Findings from research reviewed in this section indicate that young people with foster care experience have high aspirations for entering and completing college. Courtney, et al. 2004, a report on the Midwest Study, finds that roughly 71 percent of youth aspire to graduate from college or attain a higher level of education, which is similar to the 70 percent of young people in the study Kirk, et al. 2013 who planned to attend college. Young people’s aspirations about their education may not always align exactly with their expectations, however. Okpych, et al. 2015 reports that 83 percent of young people in the CalYOUTH Study aspire to enroll in college, but a slightly lower percentage (79 percent) expect to enroll. McMillen, et al. 2003 finds that youth who are male, younger, have more peers engaged in concerning activities (e.g., fighting, illegal substance abuse, teen pregnancy), and are less optimistic tend to have lower educational aspirations. These youth are also more likely to have experience in a psychiatric hospital or a correctional facility. Relatedly, findings from qualitative interviews in Morton 2018 show that cumulative experiences with trauma can also undermine youths’ aspirations.

  • Courtney, M. E., S. Terao, and N. Bost. 2004. Midwest Evaluation of the Adult Functioning of Former Foster Youth: Conditions of youth preparing to leave state care. Chicago: Chapin Hall at the Univ. of Chicago.

    This report presents results from the first of five waves of data collection from the Midwest Evaluation of the Adult Functioning of Former Foster Youth (Midwest Study). The Midwest Study is a longitudinal research project that followed a representative sample of 732 youth from Illinois, Iowa, and Wisconsin as they transitioned out of foster care. One of the areas assessed in the study is youths’ education.

  • Kirk, C. M., R. K. Lewis, C. Nilsen, and D. Q. Colvin. 2013. Foster care and college: The educational aspirations and expectations of youth in the foster care system. Youth & Society 45.3: 307–323.

    DOI: 10.1177/0044118X11417734

    This article examines differences in the educational aspirations and expectations of young people in foster care in comparison to their peers with no foster care experience. The authors analyze data from Kansas Kids @GEAR UP (Gaining Early Awareness and Readiness for Undergraduate Programs), which surveys 1,377 youths about their educational goals, academic self-perception, and social support.
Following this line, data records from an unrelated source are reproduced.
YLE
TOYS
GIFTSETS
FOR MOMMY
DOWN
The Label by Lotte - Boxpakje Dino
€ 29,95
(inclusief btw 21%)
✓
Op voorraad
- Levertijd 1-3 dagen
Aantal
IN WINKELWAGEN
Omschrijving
  • McMillen, C., W. Auslander, D. Elze, T. White, and R. Thompson. 2003. Educational experiences and aspirations of older youth in foster care. Child Welfare 82.4: 475–495.

    This article examines the educational experiences and aspirations of youth referred to an independent living program. Data were derived from a sample of 262 youths in the Missouri Division of Family Services.

  • Morton, B. M. 2018. The grip of trauma: How trauma disrupts the academic aspirations of foster youth. Child Abuse & Neglect 75:73–81.

    DOI: 10.1016/j.chiabu.2017.04.021

    Using phenomenological research methods, this article examines the college-going experiences of 11 students with foster care involvement. Specifically, the study seeks to identify challenges the participants experience as they pursue a bachelor’s degree.

  • Okpych, N. J., M. E. Courtney, and P. Charles. 2015. Youth and caseworker perspectives on older adolescents in California foster care: Youths’ education status and services. Chicago: Chapin Hall at the Univ. of Chicago.

    This report analyzes data from Courtney’s California Youth Transitions to Adulthood Study (CalYOUTH), a longitudinal panel study of 727 youths in California foster care. The report examines the educational status of and services available to youth in foster care in California. It is one of few studies that investigate such issues from the perspectives of both youth and the child welfare professionals responsible for their care.